▸ **Data for analysis**:
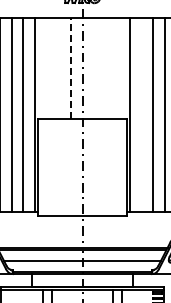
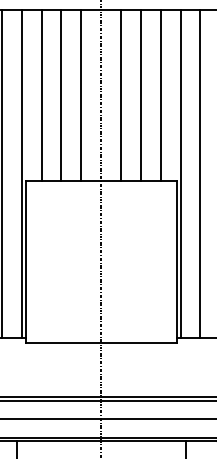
line: (47, 68) -> (42, 95), added
line: (58, 68) -> (60, 95), added
line: (70, 68) -> (80, 95), dashed -> solid
line: (94, 68) -> (121, 95), added
line: (106, 68) -> (141, 95), added
line: (117, 68) -> (160, 95), added
line: (141, 114) -> (200, 172), added

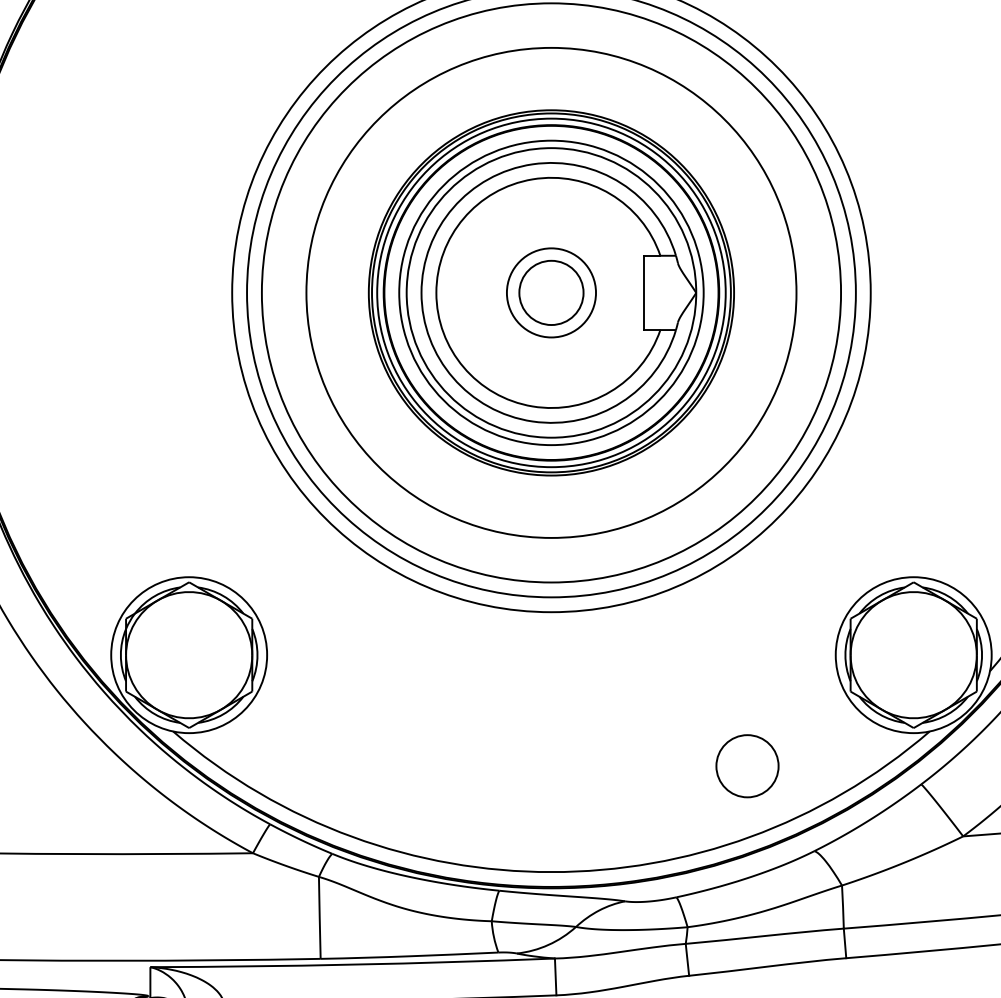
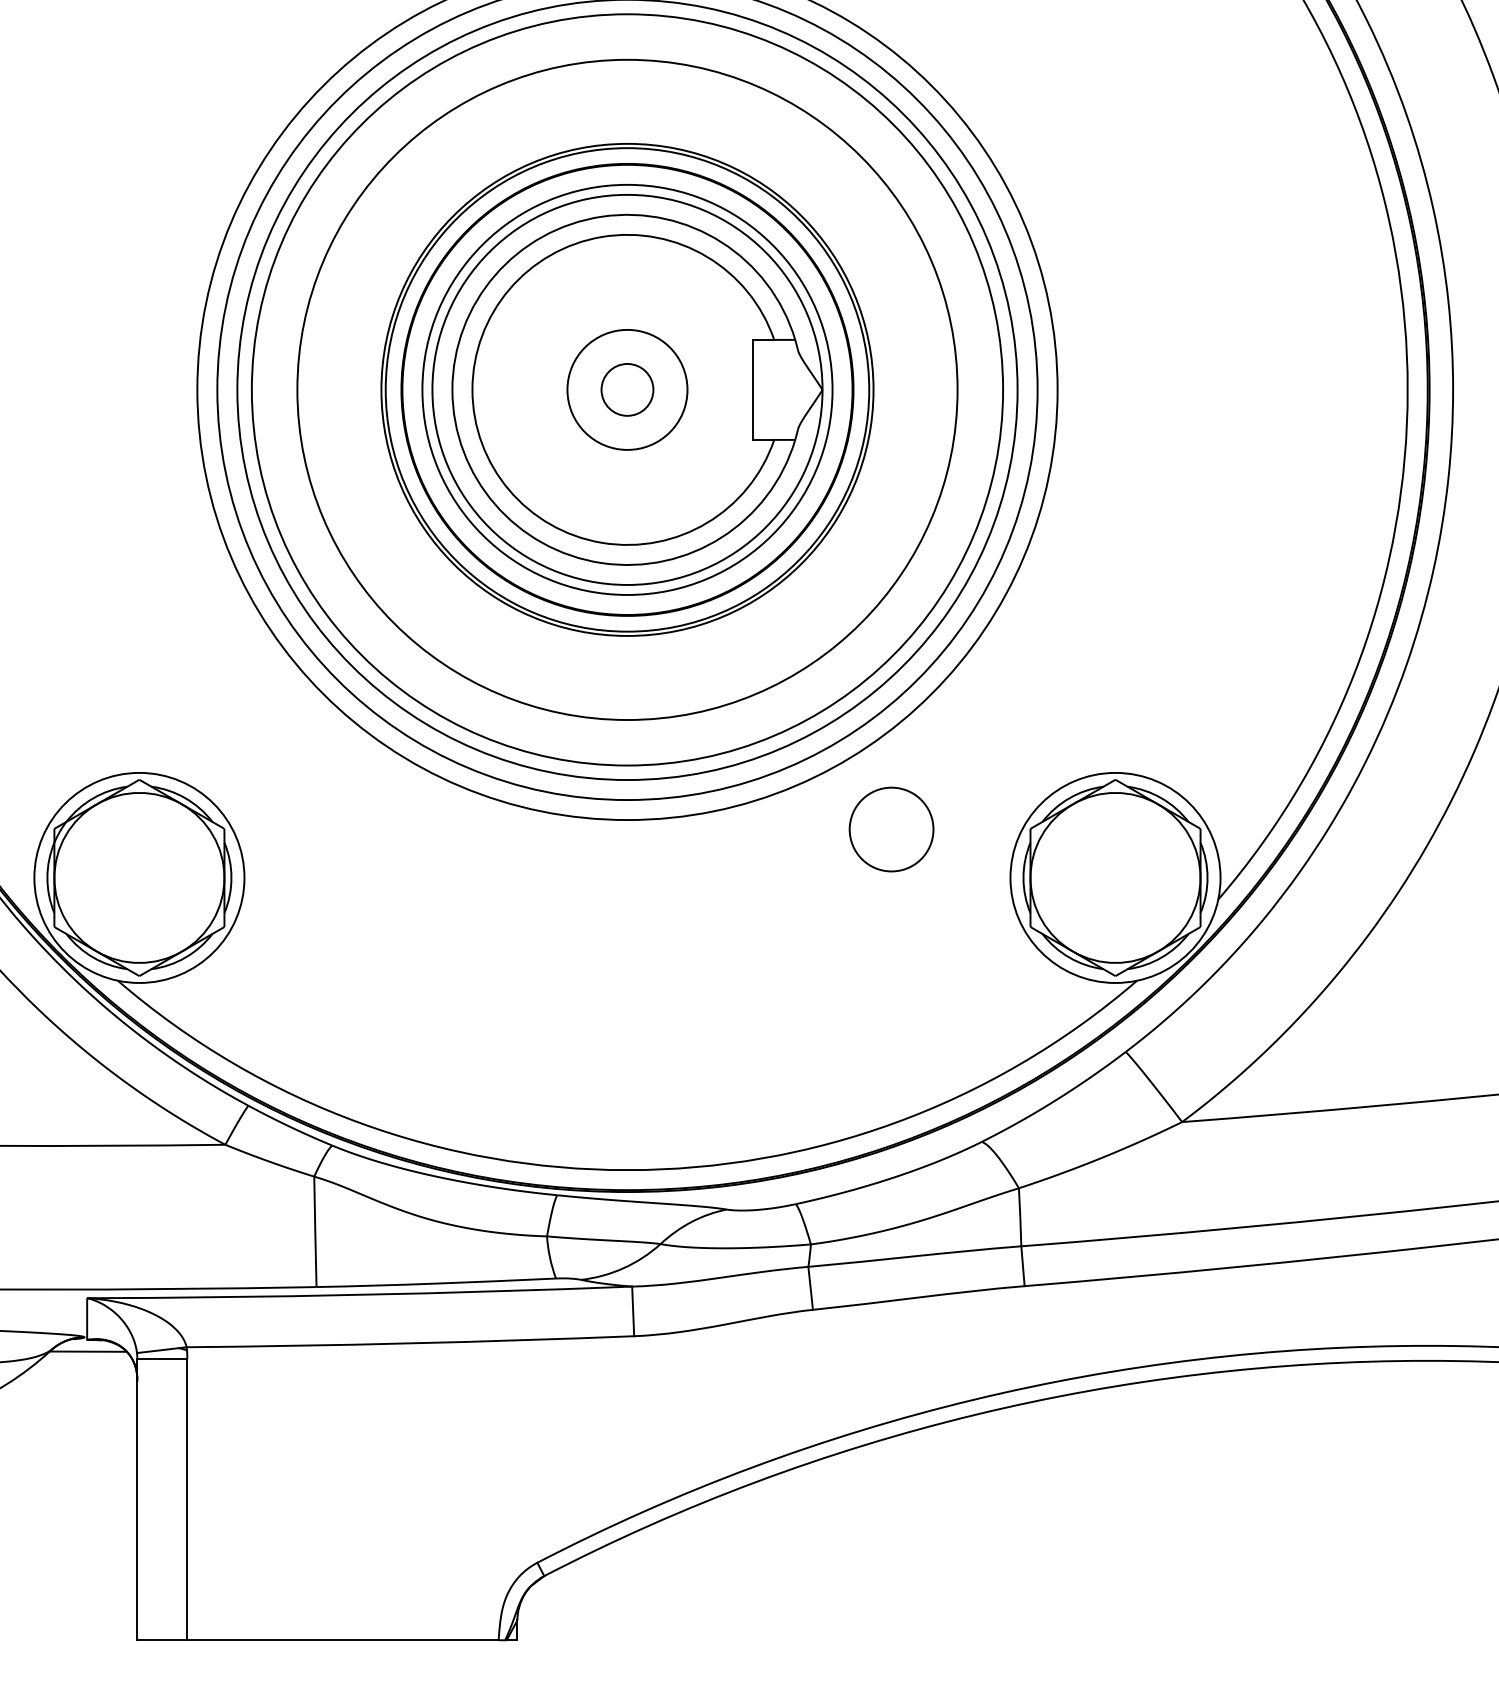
circle: (551, 292) -> (627, 389), size x0.6
circle: (551, 292) -> (627, 389), size x1.6
circle: (747, 766) -> (891, 829), moved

▸ **Activity**:
Print the records exactly and omit all pictures.

▸ **Final answer**:
line: (47, 68) -> (42, 95), added
line: (58, 68) -> (60, 95), added
line: (70, 68) -> (80, 95), dashed -> solid
line: (94, 68) -> (121, 95), added
line: (106, 68) -> (141, 95), added
line: (117, 68) -> (160, 95), added
line: (141, 114) -> (200, 172), added

circle: (551, 292) -> (627, 389), size x0.6
circle: (551, 292) -> (627, 389), size x1.6
circle: (747, 766) -> (891, 829), moved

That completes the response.